> [ESTRATTO DEL DOCUMENTO]

La prima domenica - La stessa celebrazione nella parrocchia di Sant’Anna, domenica mattina, con il saluto ai fedeli al termine della S. Messa, ad uno ad uno, alla porta della chiesa, e l’insistenza sulla “misericordia” e sulla necessità di rendere il mondo migliore attraverso il perdono, durante la preghiera dell’Angelus, non hanno fatto altro che confermare la “normalità” con cui ogni cerimoniale viene cambiato e radicalmente rinnovato. Uno stile del genere può essere facilmente interpretato come “rottura” con tutto ciò che è stato fino ad ora. Ma non è così. Solo chi non pratica lo studio, la sensibilità e l’esperienza – come ha detto il papa ai giornalisti – può pensarlo.

Una grande e profonda continuità - Da parte mia, mi pare di aver colto in questi primi giorni del pontificato di papa Francesco una grande e profonda continuità, oltre che un respiro di comunione e di cattolicità (nel senso di apertura universale ad ogni uomo). Continuità, comunione e cattolicità: la vita stessa della Chiesa, capace di rigenerarsi continuamente perché legata al Signore morto e risorto. “Se il chicco di grano caduto in terra non muore, rimane solo; se invece muore, produce molto frutto” (Gv 12,24). Sono le parole di Gesù che papa Benedetto XVI, da cardinale, aveva pronunciato all’inizio e alla fine della Via Crucis del 2005, l’ultima di papa Giovanni Paolo II, seguita dal Pontefice tenendo abbracciata la Croce nel suo studio. Poi, nella settimana dopo Pasqua, Giovanni Paolo II – il papa che aveva introdotto la Chiesa nel nuovo millennio e l’aveva guidata “fino alla fine” – morì, come il seme nel terreno, e la sua morte ha fatto germogliare il pontificato di Benedetto XVI che, alla medesima Chiesa, ha offerto la sua capacità di teologo e il suo servizio di umile lavoratore. E lo ha fatto fino a morire egli stesso, questa volta non “fisicamente”, ma “legalmente”, rinunciando ad essere papa, rimettendo il suo ministero nelle mani di quella Chiesa che glielo aveva affidato nel nome del Signore, perché non fosse impedita una più coraggiosa e rinnovata sequela di Cristo, e solo di Lui. E di nuovo, il suo cadere nella terra come un seme ha fatto nascere questo frutto che è papa Francesco, un papa che desidera non solo una Chiesa al servizio dei poveri, ma una Chiesa povera essa stessa, come da duemila anni la comunità dei discepoli del Signore cerca di esserlo.

> [DATI DISPONIBILI]
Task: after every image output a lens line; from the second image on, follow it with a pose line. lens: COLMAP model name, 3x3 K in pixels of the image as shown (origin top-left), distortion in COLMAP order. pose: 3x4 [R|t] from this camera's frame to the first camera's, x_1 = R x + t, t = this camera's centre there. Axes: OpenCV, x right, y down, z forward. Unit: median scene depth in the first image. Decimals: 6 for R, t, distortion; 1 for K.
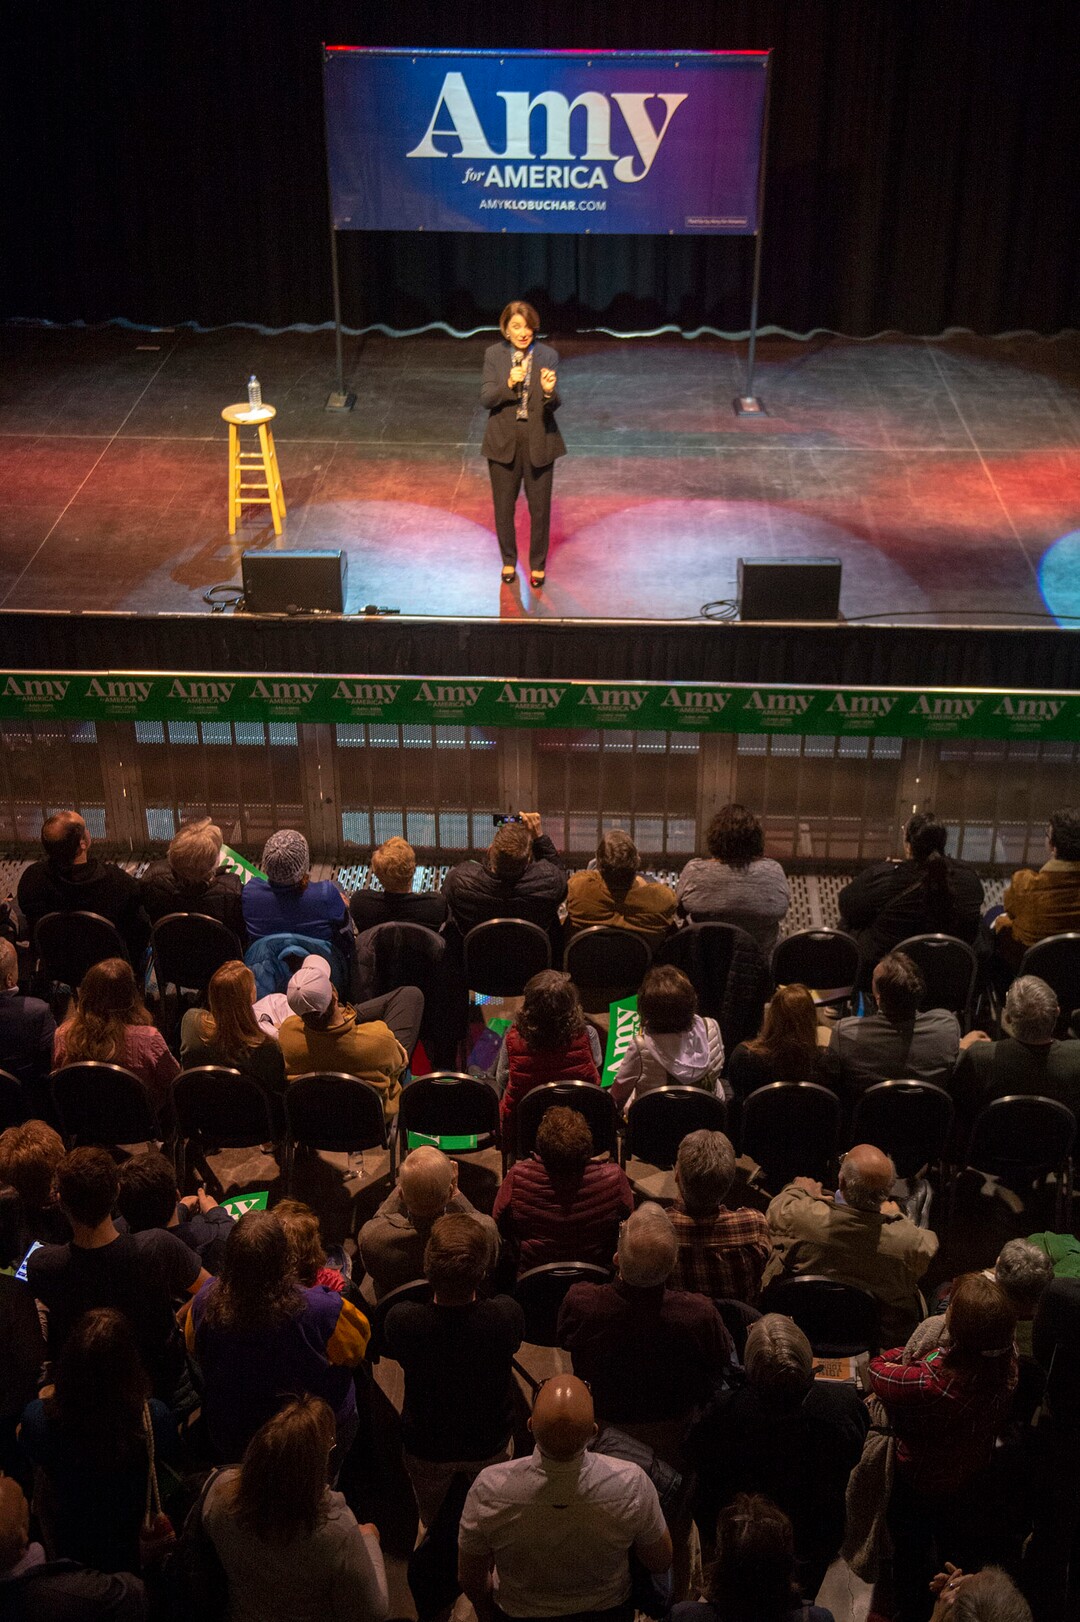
lens RADIAL K [[1916.9, 0, 573.1], [0, 1916.9, 838.7], [0, 0, 1]] dist [0.074297, -0.027131]
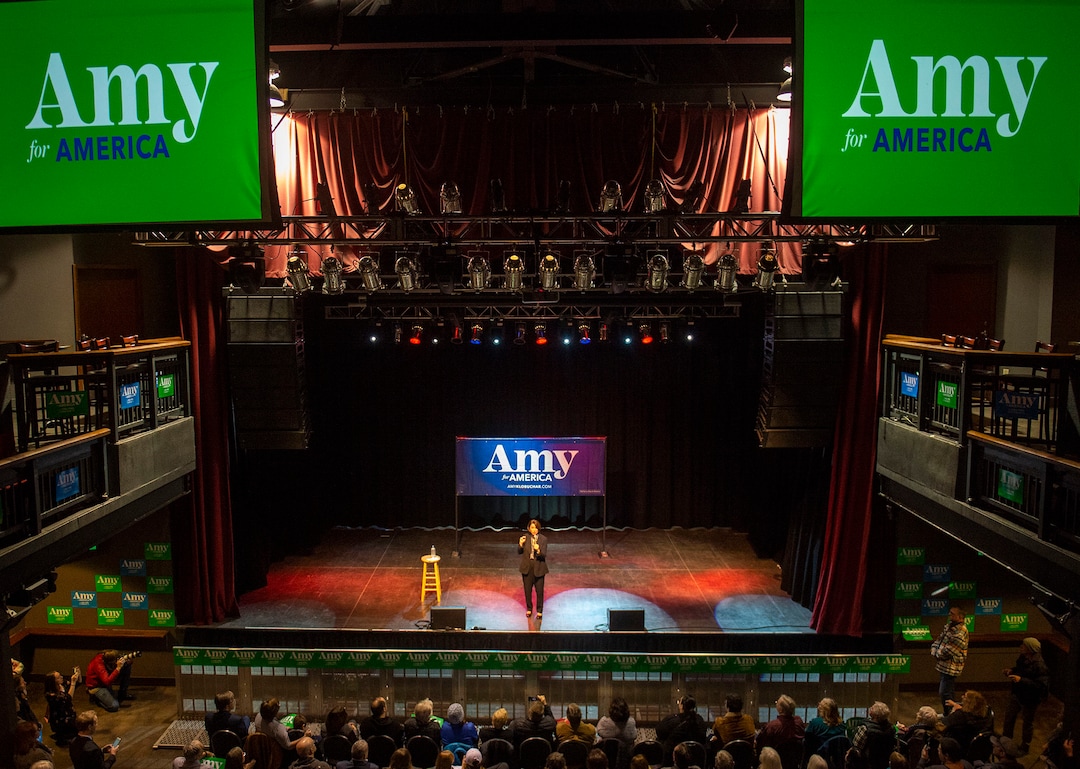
lens RADIAL K [[823.0, 0, 504.3], [0, 823.0, 378.2], [0, 0, 1]] dist [-0.046860, -0.006975]
pose [[0.999912, -0.009567, -0.009145, -0.041570], [0.004829, 0.907110, -0.420867, 0.042877], [0.012322, 0.420786, 0.907076, -0.187594]]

> [COMPITI DA SVOLGERE]
(A) Traduca in inglese questa frase del testo sul pontificato di papa Francesco: «Uno stile del genere può essere facilmente interpretato come “rottura” con tutto ciò che è stato fino ad ora.»
(B) In quale parrocchia si è svolta la celebrazione della prima domenica, secondo il testo sul pontificato di papa Francesco?
(C) Prosegua il testo sul pontificato di papa Francesco a partire dal punto in cui si interrompe.
Le righe non hanno alcuna funzione in questo lavoro.

> [RISPOSTE AI COMPITI]
(A) Such a style can easily be interpreted as a “break” with everything that has been until now.

(B) Nella parrocchia di Sant’Anna.

(C)
Dobbiamo certo gioire e rallegrarci per un papa “così”, che da Buenos Aires ha portato la “buona aria” del Vangelo, ma dobbiamo anche chiederci quanto noi – come Chiesa e come discepoli del Signore (preti o laici, vescovi o cardinali, poco importa, dice papa Francesco) – siamo disposti a morire a noi stessi “perché non venga resa vana la Croce di Cristo” (1Cor 1,17). Solo così la nostra gioia sarà piena e sarà vera (cfr. Gv 3,29; 15,11). O, per dirla con san Francesco, sarà “perfetta letizia”.

Buona settimana!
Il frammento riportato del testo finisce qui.